(1) You should "mix" the approaches by using a model that captures both features. When your data shows multiple features (e.g., drift and seasonality) it is a good idea to use a model that captures all of these features together. This is preferable to attempting to make ad hoc changes to a model that only captures one feature of the data. If you have a seasonal component with a fixed frequency, you can add this into your model by using an appropriate seasonal variable. In the case of monthly data with an annual seasonal component, this can be done by adding factor(month)
as an explanatory variable in your model. By having both a drift term and a seasonal term in your model, you are able to estimate both effects simultaneously, in the presence of the other. You can then forecast from your fitted model without having to make ad hoc changes.
(2) Predictions are functions of observed data; they are not new data. When you want to make forward predictions in time-series data, your predictions will be functions of the observed data and the parameter estimates from your fitted model. For time-series models with an auto-regressive component, the form of the predictions is simplified by expressing the later predictions in terms of earlier predictions. The later predictions are implicitly still functions of the observed data and the estimated parameters; they are just expressed in a simplified form through previous predictions.

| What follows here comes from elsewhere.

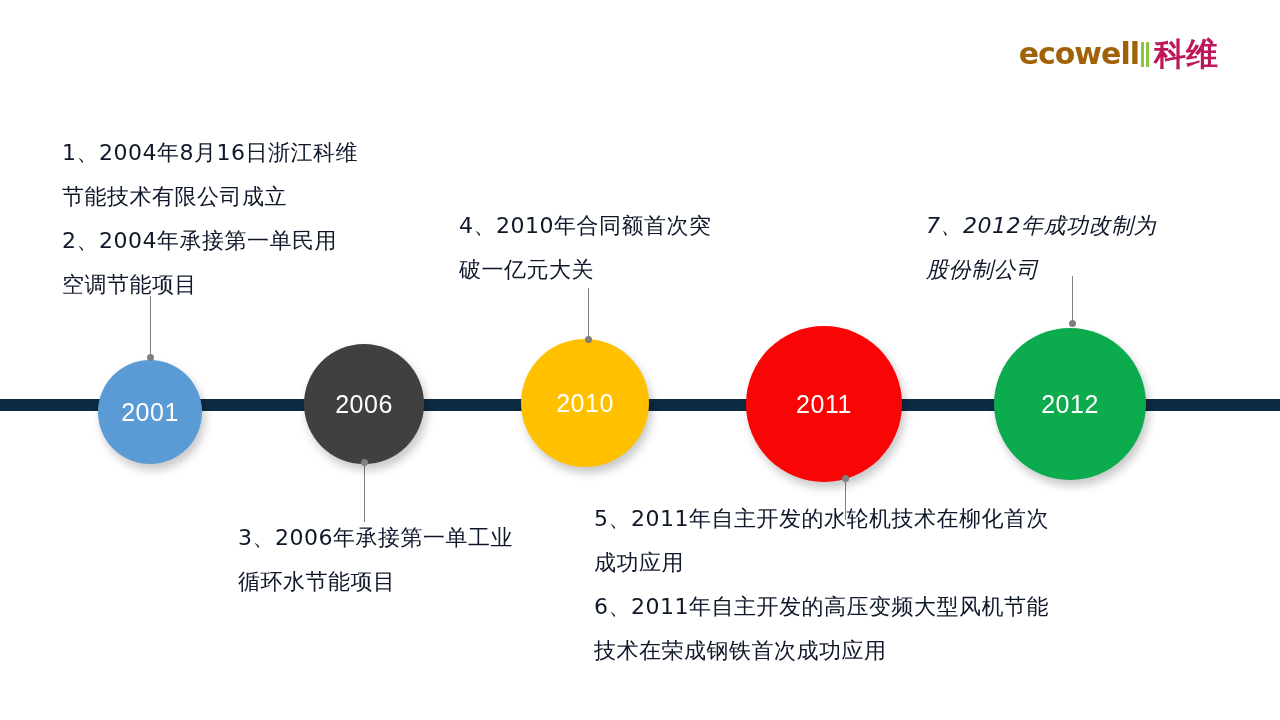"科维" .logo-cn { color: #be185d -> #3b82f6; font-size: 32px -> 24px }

For example, suppose you observe $y_1,...,y_T$ and you estimate parameters $\hat{\tau}$ for a model. Then if your model has an auto-regressive component, you make predictions $\hat{y}_{T+1} = f(y_1,...,y_T, \hat{\tau})$ and $\hat{y}_{T+2} = f(y_1,...,y_T, \hat{y}_{T+1}, \hat{\tau})$, where the later prediction is expressed as a function of the earlier prediction. The prediction $\hat{y}_{T+2}$ is still an implicit function of $y_1,...,y_T, \hat{\tau}$, so this is just a shorthand way of simplifying the expressed predictions, to take advantage of the auto-regression.
If you are doing this correctly, your uncertainty about your predictions (e.g., confidence intervals, etc.) should account of the uncertainty in earlier predictions, and so your uncertainty should tend to "balloon" as you get further and further from the observed data. You must make sure that the earlier predictions are not treated as new observed data - i.e., the prediction $\hat{y}_{T+1}$ is not the same as the actual data point $y_{T+1}$. So long as you treat this correctly, accounting for the additional uncertainty, there is no problem with expressing later predictions as being dependent on earlier predictions.